| The task |
A line belongs in the answer if it contains "post"; copy every such line from the entries below.
*-*-*
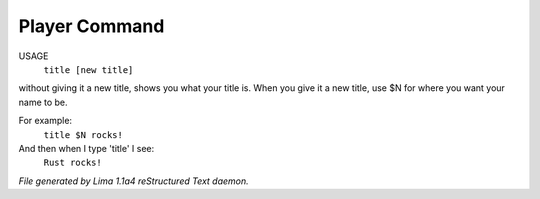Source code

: Player Command
==============

USAGE
   ``title [new title]``

without giving it a new title, shows you what your title is.
When you give it a new title, use $N for where you want your name to be.

For example:
  ``title $N rocks!``

And then when I type 'title' I see:
  ``Rust rocks!``

.. TAGS: RST



*File generated by Lima 1.1a4 reStructured Text daemon.*
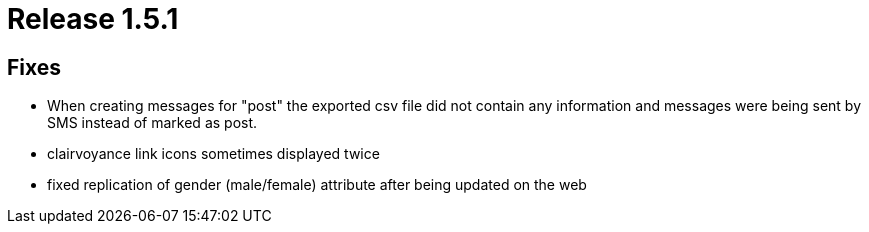 = Release 1.5.1



== Fixes

* When creating messages for "post" the exported csv file did not
contain any information and messages were being sent by SMS instead of
marked as post.
* clairvoyance link icons sometimes displayed twice
* fixed replication of gender (male/female) attribute after being
updated on the web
*-*-*
| Answer section |
* When creating messages for "post" the exported csv file did not
marked as post.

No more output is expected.